▶ _Exercise aim_:
Please reproduce the rows below, switching every "Riverside" to "Lakeside" and leaving everything else unchanged.

..............................

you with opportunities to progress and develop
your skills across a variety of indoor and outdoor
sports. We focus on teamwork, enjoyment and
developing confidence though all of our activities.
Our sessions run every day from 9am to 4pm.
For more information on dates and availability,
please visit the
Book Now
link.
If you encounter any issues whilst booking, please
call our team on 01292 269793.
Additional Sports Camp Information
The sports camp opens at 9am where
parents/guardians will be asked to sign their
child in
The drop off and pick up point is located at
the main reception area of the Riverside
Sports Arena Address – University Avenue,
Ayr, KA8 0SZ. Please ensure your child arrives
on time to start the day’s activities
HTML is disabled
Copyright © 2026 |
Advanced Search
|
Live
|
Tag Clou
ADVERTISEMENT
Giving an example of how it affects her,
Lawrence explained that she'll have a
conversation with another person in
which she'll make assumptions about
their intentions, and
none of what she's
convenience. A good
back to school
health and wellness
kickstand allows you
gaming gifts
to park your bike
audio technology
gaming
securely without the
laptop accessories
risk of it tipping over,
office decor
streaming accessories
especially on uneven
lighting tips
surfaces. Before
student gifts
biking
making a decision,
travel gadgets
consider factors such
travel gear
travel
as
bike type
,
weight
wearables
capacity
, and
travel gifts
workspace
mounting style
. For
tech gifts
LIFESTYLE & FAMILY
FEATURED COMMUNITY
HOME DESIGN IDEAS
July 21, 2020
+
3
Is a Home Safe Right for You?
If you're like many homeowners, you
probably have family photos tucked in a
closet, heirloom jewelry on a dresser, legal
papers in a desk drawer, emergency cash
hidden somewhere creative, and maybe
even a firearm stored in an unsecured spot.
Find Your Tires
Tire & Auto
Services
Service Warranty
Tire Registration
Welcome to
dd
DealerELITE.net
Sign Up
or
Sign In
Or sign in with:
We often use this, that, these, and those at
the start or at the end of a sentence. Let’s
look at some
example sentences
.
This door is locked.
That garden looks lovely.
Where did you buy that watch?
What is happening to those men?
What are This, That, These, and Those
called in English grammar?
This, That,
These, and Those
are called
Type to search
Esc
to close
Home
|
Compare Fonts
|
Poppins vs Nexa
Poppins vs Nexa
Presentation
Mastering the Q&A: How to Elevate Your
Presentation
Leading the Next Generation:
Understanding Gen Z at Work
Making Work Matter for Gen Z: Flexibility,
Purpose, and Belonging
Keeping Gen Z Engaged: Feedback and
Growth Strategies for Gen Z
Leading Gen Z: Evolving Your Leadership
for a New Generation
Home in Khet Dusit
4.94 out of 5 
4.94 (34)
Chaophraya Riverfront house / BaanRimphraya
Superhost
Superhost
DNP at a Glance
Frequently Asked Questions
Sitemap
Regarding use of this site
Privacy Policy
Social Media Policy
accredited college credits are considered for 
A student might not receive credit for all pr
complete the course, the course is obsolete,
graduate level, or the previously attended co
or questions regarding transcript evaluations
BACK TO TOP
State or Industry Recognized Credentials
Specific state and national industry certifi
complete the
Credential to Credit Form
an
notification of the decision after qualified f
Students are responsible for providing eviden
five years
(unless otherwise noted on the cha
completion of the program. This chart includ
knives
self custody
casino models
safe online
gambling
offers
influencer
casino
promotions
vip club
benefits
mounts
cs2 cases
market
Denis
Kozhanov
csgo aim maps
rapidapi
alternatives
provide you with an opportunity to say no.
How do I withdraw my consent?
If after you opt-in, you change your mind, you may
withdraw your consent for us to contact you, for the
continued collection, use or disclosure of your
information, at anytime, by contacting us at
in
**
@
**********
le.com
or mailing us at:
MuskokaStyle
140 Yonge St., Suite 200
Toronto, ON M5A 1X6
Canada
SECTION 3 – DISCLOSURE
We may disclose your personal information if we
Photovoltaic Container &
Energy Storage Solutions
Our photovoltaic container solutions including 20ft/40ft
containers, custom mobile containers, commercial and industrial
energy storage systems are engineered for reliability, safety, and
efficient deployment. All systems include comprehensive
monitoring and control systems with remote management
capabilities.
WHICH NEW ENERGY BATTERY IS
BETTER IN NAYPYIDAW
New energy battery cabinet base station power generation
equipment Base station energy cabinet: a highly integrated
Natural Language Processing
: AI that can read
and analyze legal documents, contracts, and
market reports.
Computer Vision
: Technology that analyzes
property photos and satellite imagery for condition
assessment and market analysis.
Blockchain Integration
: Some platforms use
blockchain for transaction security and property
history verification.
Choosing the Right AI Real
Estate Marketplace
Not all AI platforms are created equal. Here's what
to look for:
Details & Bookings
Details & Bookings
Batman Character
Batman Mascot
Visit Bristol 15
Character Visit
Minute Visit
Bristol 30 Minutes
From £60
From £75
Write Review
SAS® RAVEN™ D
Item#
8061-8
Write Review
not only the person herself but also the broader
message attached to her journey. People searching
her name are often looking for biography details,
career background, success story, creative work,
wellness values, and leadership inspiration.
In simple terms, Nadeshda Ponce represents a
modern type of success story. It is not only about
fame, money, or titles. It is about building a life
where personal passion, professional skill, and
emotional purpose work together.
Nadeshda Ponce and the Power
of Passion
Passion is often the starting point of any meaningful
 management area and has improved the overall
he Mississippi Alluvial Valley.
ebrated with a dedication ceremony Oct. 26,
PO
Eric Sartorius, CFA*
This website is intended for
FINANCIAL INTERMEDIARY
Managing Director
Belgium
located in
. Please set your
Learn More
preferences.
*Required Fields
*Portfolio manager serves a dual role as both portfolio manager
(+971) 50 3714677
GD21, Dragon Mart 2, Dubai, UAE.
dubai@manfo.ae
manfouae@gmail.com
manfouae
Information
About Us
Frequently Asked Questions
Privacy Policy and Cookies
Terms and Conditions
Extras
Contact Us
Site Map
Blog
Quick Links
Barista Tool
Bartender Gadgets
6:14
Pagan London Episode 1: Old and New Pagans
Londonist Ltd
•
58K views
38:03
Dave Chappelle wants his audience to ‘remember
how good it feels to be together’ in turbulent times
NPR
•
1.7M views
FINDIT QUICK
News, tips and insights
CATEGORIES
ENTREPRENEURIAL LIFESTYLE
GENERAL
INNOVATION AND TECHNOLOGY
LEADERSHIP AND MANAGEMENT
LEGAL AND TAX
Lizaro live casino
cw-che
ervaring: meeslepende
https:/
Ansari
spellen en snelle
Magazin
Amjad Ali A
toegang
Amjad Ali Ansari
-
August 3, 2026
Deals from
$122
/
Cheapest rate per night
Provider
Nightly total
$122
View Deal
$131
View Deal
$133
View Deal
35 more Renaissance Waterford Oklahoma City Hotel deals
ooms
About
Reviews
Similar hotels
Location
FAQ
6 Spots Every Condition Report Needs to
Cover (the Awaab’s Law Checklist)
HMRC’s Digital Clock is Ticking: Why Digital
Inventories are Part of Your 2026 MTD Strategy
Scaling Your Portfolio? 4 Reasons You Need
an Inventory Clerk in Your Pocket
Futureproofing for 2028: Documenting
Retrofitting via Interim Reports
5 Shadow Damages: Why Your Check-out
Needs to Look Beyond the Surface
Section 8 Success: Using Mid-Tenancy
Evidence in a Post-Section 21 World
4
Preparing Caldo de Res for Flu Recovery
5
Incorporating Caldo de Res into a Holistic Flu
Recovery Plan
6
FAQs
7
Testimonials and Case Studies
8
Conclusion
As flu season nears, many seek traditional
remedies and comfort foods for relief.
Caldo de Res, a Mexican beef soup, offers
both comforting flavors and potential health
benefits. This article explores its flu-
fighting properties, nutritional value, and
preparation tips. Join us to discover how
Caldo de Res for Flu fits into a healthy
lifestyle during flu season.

..............................

▶ _The answer_:
you with opportunities to progress and develop
your skills across a variety of indoor and outdoor
sports. We focus on teamwork, enjoyment and
developing confidence though all of our activities.
Our sessions run every day from 9am to 4pm.
For more information on dates and availability,
please visit the
Book Now
link.
If you encounter any issues whilst booking, please
call our team on 01292 269793.
Additional Sports Camp Information
The sports camp opens at 9am where
parents/guardians will be asked to sign their
child in
The drop off and pick up point is located at
the main reception area of the Lakeside
Sports Arena Address – University Avenue,
Ayr, KA8 0SZ. Please ensure your child arrives
on time to start the day’s activities
HTML is disabled
Copyright © 2026 |
Advanced Search
|
Live
|
Tag Clou
ADVERTISEMENT
Giving an example of how it affects her,
Lawrence explained that she'll have a
conversation with another person in
which she'll make assumptions about
their intentions, and
none of what she's
convenience. A good
back to school
health and wellness
kickstand allows you
gaming gifts
to park your bike
audio technology
gaming
securely without the
laptop accessories
risk of it tipping over,
office decor
streaming accessories
especially on uneven
lighting tips
surfaces. Before
student gifts
biking
making a decision,
travel gadgets
consider factors such
travel gear
travel
as
bike type
,
weight
wearables
capacity
, and
travel gifts
workspace
mounting style
. For
tech gifts
LIFESTYLE & FAMILY
FEATURED COMMUNITY
HOME DESIGN IDEAS
July 21, 2020
+
3
Is a Home Safe Right for You?
If you're like many homeowners, you
probably have family photos tucked in a
closet, heirloom jewelry on a dresser, legal
papers in a desk drawer, emergency cash
hidden somewhere creative, and maybe
even a firearm stored in an unsecured spot.
Find Your Tires
Tire & Auto
Services
Service Warranty
Tire Registration
Welcome to
dd
DealerELITE.net
Sign Up
or
Sign In
Or sign in with:
We often use this, that, these, and those at
the start or at the end of a sentence. Let’s
look at some
example sentences
.
This door is locked.
That garden looks lovely.
Where did you buy that watch?
What is happening to those men?
What are This, That, These, and Those
called in English grammar?
This, That,
These, and Those
are called
Type to search
Esc
to close
Home
|
Compare Fonts
|
Poppins vs Nexa
Poppins vs Nexa
Presentation
Mastering the Q&A: How to Elevate Your
Presentation
Leading the Next Generation:
Understanding Gen Z at Work
Making Work Matter for Gen Z: Flexibility,
Purpose, and Belonging
Keeping Gen Z Engaged: Feedback and
Growth Strategies for Gen Z
Leading Gen Z: Evolving Your Leadership
for a New Generation
Home in Khet Dusit
4.94 out of 5 
4.94 (34)
Chaophraya Riverfront house / BaanRimphraya
Superhost
Superhost
DNP at a Glance
Frequently Asked Questions
Sitemap
Regarding use of this site
Privacy Policy
Social Media Policy
accredited college credits are considered for 
A student might not receive credit for all pr
complete the course, the course is obsolete,
graduate level, or the previously attended co
or questions regarding transcript evaluations
BACK TO TOP
State or Industry Recognized Credentials
Specific state and national industry certifi
complete the
Credential to Credit Form
an
notification of the decision after qualified f
Students are responsible for providing eviden
five years
(unless otherwise noted on the cha
completion of the program. This chart includ
knives
self custody
casino models
safe online
gambling
offers
influencer
casino
promotions
vip club
benefits
mounts
cs2 cases
market
Denis
Kozhanov
csgo aim maps
rapidapi
alternatives
provide you with an opportunity to say no.
How do I withdraw my consent?
If after you opt-in, you change your mind, you may
withdraw your consent for us to contact you, for the
continued collection, use or disclosure of your
information, at anytime, by contacting us at
in
**
@
**********
le.com
or mailing us at:
MuskokaStyle
140 Yonge St., Suite 200
Toronto, ON M5A 1X6
Canada
SECTION 3 – DISCLOSURE
We may disclose your personal information if we
Photovoltaic Container &
Energy Storage Solutions
Our photovoltaic container solutions including 20ft/40ft
containers, custom mobile containers, commercial and industrial
energy storage systems are engineered for reliability, safety, and
efficient deployment. All systems include comprehensive
monitoring and control systems with remote management
capabilities.
WHICH NEW ENERGY BATTERY IS
BETTER IN NAYPYIDAW
New energy battery cabinet base station power generation
equipment Base station energy cabinet: a highly integrated
Natural Language Processing
: AI that can read
and analyze legal documents, contracts, and
market reports.
Computer Vision
: Technology that analyzes
property photos and satellite imagery for condition
assessment and market analysis.
Blockchain Integration
: Some platforms use
blockchain for transaction security and property
history verification.
Choosing the Right AI Real
Estate Marketplace
Not all AI platforms are created equal. Here's what
to look for:
Details & Bookings
Details & Bookings
Batman Character
Batman Mascot
Visit Bristol 15
Character Visit
Minute Visit
Bristol 30 Minutes
From £60
From £75
Write Review
SAS® RAVEN™ D
Item#
8061-8
Write Review
not only the person herself but also the broader
message attached to her journey. People searching
her name are often looking for biography details,
career background, success story, creative work,
wellness values, and leadership inspiration.
In simple terms, Nadeshda Ponce represents a
modern type of success story. It is not only about
fame, money, or titles. It is about building a life
where personal passion, professional skill, and
emotional purpose work together.
Nadeshda Ponce and the Power
of Passion
Passion is often the starting point of any meaningful
 management area and has improved the overall
he Mississippi Alluvial Valley.
ebrated with a dedication ceremony Oct. 26,
PO
Eric Sartorius, CFA*
This website is intended for
FINANCIAL INTERMEDIARY
Managing Director
Belgium
located in
. Please set your
Learn More
preferences.
*Required Fields
*Portfolio manager serves a dual role as both portfolio manager
(+971) 50 3714677
GD21, Dragon Mart 2, Dubai, UAE.
dubai@manfo.ae
manfouae@gmail.com
manfouae
Information
About Us
Frequently Asked Questions
Privacy Policy and Cookies
Terms and Conditions
Extras
Contact Us
Site Map
Blog
Quick Links
Barista Tool
Bartender Gadgets
6:14
Pagan London Episode 1: Old and New Pagans
Londonist Ltd
•
58K views
38:03
Dave Chappelle wants his audience to ‘remember
how good it feels to be together’ in turbulent times
NPR
•
1.7M views
FINDIT QUICK
News, tips and insights
CATEGORIES
ENTREPRENEURIAL LIFESTYLE
GENERAL
INNOVATION AND TECHNOLOGY
LEADERSHIP AND MANAGEMENT
LEGAL AND TAX
Lizaro live casino
cw-che
ervaring: meeslepende
https:/
Ansari
spellen en snelle
Magazin
Amjad Ali A
toegang
Amjad Ali Ansari
-
August 3, 2026
Deals from
$122
/
Cheapest rate per night
Provider
Nightly total
$122
View Deal
$131
View Deal
$133
View Deal
35 more Renaissance Waterford Oklahoma City Hotel deals
ooms
About
Reviews
Similar hotels
Location
FAQ
6 Spots Every Condition Report Needs to
Cover (the Awaab’s Law Checklist)
HMRC’s Digital Clock is Ticking: Why Digital
Inventories are Part of Your 2026 MTD Strategy
Scaling Your Portfolio? 4 Reasons You Need
an Inventory Clerk in Your Pocket
Futureproofing for 2028: Documenting
Retrofitting via Interim Reports
5 Shadow Damages: Why Your Check-out
Needs to Look Beyond the Surface
Section 8 Success: Using Mid-Tenancy
Evidence in a Post-Section 21 World
4
Preparing Caldo de Res for Flu Recovery
5
Incorporating Caldo de Res into a Holistic Flu
Recovery Plan
6
FAQs
7
Testimonials and Case Studies
8
Conclusion
As flu season nears, many seek traditional
remedies and comfort foods for relief.
Caldo de Res, a Mexican beef soup, offers
both comforting flavors and potential health
benefits. This article explores its flu-
fighting properties, nutritional value, and
preparation tips. Join us to discover how
Caldo de Res for Flu fits into a healthy
lifestyle during flu season.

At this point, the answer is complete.